(WHAT IS NEEDED) In the text on Patrick Leigh Fermor, copy the words from "I think that" up to and including "in my pantheon)?", renaming "Aqaba" to "Damascus".

(TEXT SHOWN)
┄┄┄┄┄┄┄┄┄┄┄┄┄┄┄┄┄┄┄┄
Last week’s Slate has a lovely obituary by Christopher Hitchens for Patrick Leigh Fermor, author, soldier, and adventurer. (As I noted in an earlier post, Leigh Fermor, who wrote some world-class travel books, died on June 10.) Hitchens takes the opportunity to extol other literary types who fought in the Second World War, and ends with this:
Now the bugle has sounded for the last and perhaps the most Byronic of this astonishing generation. When I met him some years ago, Leigh Fermor (a slight and elegant figure who didn’t look as if he could squash a roach; he was perfectly played by Dirk Bogarde in Ill Met by Moonlight, the movie of the Kreipe operation) was still able to drink anybody senseless, still capable of hiking the wildest parts of Greece, and still producing the most limpidly written accounts of his solitary, scholarly expeditions. (He had also just finished, for a bet, translating P.G. Wodehouse’s story The Great Sermon Handicap into classical Greek.) That other great classicist and rebel soldier T.E. Lawrence, pressed into the service of an imperial war, betrayed the Arabs he had been helping and ended his life as a twisted and cynical recluse. In the middle of a war that was total, Patrick Leigh Fermor fought a clean fight and kept faith with those whose cause he had adopted. To his last breath, he remained curious and open-minded to an almost innocent degree and was a conveyor of optimism and humor to his younger admirers. For as long as he is read and remembered, the ideal of the hero will be a real one.
I think that Hitchens’s assessment of Lawrence is uncharitable, for his “betrayal” of Arab independence seems to me by no means deliberate. Lawrence may have been a mixed bag, but he’s still a hero of mine: a scholar and an archaeologist who fought—physically—for what he believed, an adventurer, and a superb writer (I’d recommend Seven Pillars of Wisdom). How many academics wish they could have been Lawrence, charging Aqaba on his camel in Lawrence of Arabia (one of the best movies in my pantheon)?
┄┄┄┄┄┄┄┄┄┄┄┄┄┄┄┄┄┄┄┄
[Excerpts from a dataset]
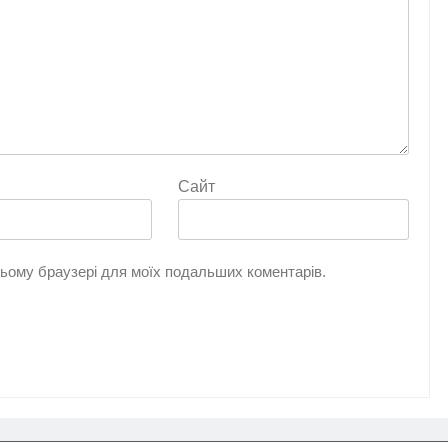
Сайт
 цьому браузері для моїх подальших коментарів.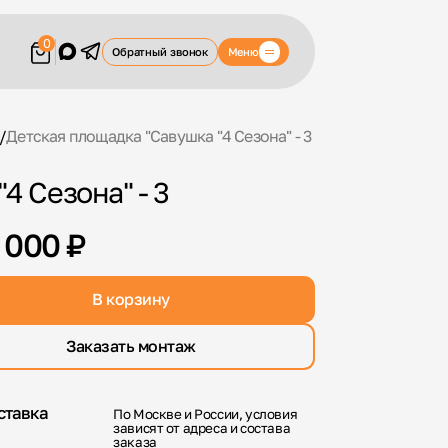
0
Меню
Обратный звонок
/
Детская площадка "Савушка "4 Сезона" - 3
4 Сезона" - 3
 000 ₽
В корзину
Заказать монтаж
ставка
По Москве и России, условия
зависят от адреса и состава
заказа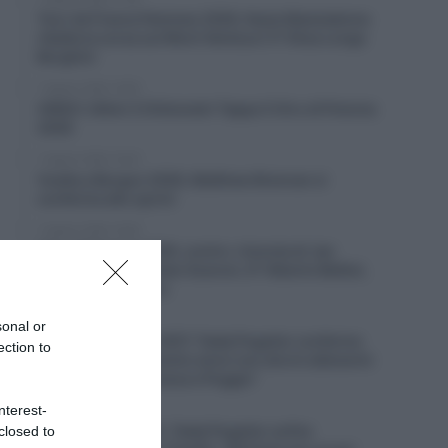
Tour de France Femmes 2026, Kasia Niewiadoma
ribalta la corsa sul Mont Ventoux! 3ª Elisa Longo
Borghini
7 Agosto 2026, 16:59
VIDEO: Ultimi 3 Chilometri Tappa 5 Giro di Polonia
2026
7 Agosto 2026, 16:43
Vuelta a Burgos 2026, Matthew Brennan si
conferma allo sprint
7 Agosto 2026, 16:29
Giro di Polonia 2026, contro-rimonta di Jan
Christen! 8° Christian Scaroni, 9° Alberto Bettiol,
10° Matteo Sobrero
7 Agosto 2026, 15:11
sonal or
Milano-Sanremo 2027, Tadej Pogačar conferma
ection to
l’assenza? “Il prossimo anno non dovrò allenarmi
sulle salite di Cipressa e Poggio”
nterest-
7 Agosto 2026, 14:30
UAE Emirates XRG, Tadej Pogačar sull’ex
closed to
┄┄┄┄┄┄┄┄┄┄┄┄┄┄┄┄┄┄┄┄
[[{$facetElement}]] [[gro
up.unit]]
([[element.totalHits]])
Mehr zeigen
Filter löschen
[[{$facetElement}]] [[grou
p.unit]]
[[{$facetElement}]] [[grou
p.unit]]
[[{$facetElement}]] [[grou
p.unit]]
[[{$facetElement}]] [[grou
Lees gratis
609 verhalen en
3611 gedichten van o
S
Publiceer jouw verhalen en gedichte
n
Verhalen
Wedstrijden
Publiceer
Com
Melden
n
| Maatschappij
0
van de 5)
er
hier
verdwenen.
┄┄┄┄┄┄┄┄┄┄┄┄┄┄┄┄┄┄┄┄
(EXERCISE RESULT)
I think that Hitchens’s assessment of Lawrence is uncharitable, for his “betrayal” of Arab independence seems to me by no means deliberate. Lawrence may have been a mixed bag, but he’s still a hero of mine: a scholar and an archaeologist who fought—physically—for what he believed, an adventurer, and a superb writer (I’d recommend Seven Pillars of Wisdom). How many academics wish they could have been Lawrence, charging Damascus on his camel in Lawrence of Arabia (one of the best movies in my pantheon)?